Frau Fasold said she was sorry that she had made that silly joke at our first argument over Manni Wallmeroth’s graffiti, and suggested that perhaps I was in a bad mood because of a little trouble in my marriage. She understood me much better now—“Believe me, Herr Kestner, I have three children myself, after all, and they haven’t always brought me joy, God knows. I understand you very well, and I’m so sorry.”
She stayed with me all through the break period, talking to me, and protecting me with her dark-toned voice, as if she could hear the vultures calling already and was trying to shield me. I saw the vultures, they were preening their feathers, stalking around me on horny claws, casting yellow glances at me out of the corners of their eyes. Brauckmann, who was in low-voiced conversation with three others, grinning now and then, sensed at some point that I was staring at him. He screwed up his face and raised a hand in greeting.
Elke Lampert took no notice of me. She left the staff room just before the end of break.
Chapter 69
Small insincerities, little white lies don’t have to ruin a marriage. I’d even say they’re necessary to keep people living together. Elke Lampert would certainly have been better off if she had believed her husband and hadn’t stolen into the car park to find him groaning in the act of love. And what good would it do Julia and me if I confessed to having sex with her friend Erika just because she’d washed the perfume off her plump body?
However, deceptions intended to create a permanent basis for married life are dangerous. They can’t be suppressed; even if you’d like to correct them you can’t, not without bringing the whole structure crashing down.

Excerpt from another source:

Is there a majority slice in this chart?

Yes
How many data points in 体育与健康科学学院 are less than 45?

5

I remember a film in which a man who couldn’t bear to go on living in such circumstances escaped them by running away, living in a distant city under a new identity. I forget the title of the film and the actors’ names, but anyway it was set in the USA—where else? Given the demographic conditions of Germany, there wouldn’t be much chance of a new beginning of that kind here.
The man started a business and a new family under his false name, made a lot of money, lived for many years happy and content with a loving wife and well-brought-up children. But then his past caught up with him.

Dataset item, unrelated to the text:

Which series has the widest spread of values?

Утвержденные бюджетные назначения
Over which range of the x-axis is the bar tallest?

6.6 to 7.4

I don’t remember just how it happened, but it was nothing to do with an agent emerging from the shadows to remind h
im of an obligation from the distant past. Nor had the man in the film done anything in his first life so serious that it could have branded him a criminal. But his loving wife couldn’t get over the deception on which he had built their life together, and the children were too well brought-up to forgive him either. They all turned away from their husband and father, and only the youngest child showed any sign of sympathy, saying, “Daddy, I’m sorry. I’m terribly sorry!” or something like that.
The film didn’t have a happy ending, and I remember that it affected me deeply at the time. I had to suppress a sob when, at the close, the man boarded a train to take him away again to yet another city far away. He pressed his forehead to the window pane and looked out into the dark as the train rushed through the night.
This evening, when Ralf had gone out “for a breath of air” after supper, I helped Julia clear away the dishes. I waited until, with a sigh, she had sat down in the living room. Only then did I take the newspaper out of the magazine rack. I found the article and handed it to her, opened a bottle of wine and poured two glasses. She read the article in silence, put the paper down and looked at me.
I sat down beside her and sipped the wine. “What do you think of it?”
“It’s absolutely scandalous. Very likely we wouldn’t be able to pin anything on the journalist, but I’m going to raise all hell with Hochgeschurz’s boss. And Steguweit’s. I shall ask them how the press came by such information.” She picked up her glass and drank.
I shrugged my shoulders.
“Or do you think it’s better to ignore something like this?” she asked.
“No, of course not.” I drank some wine. “I’m just not sure if we’d get anywhere.”
She put her glass down and sat in silence for a while. Then she said, “If you have any reason for keeping quiet about this thing, you’d better tell me.”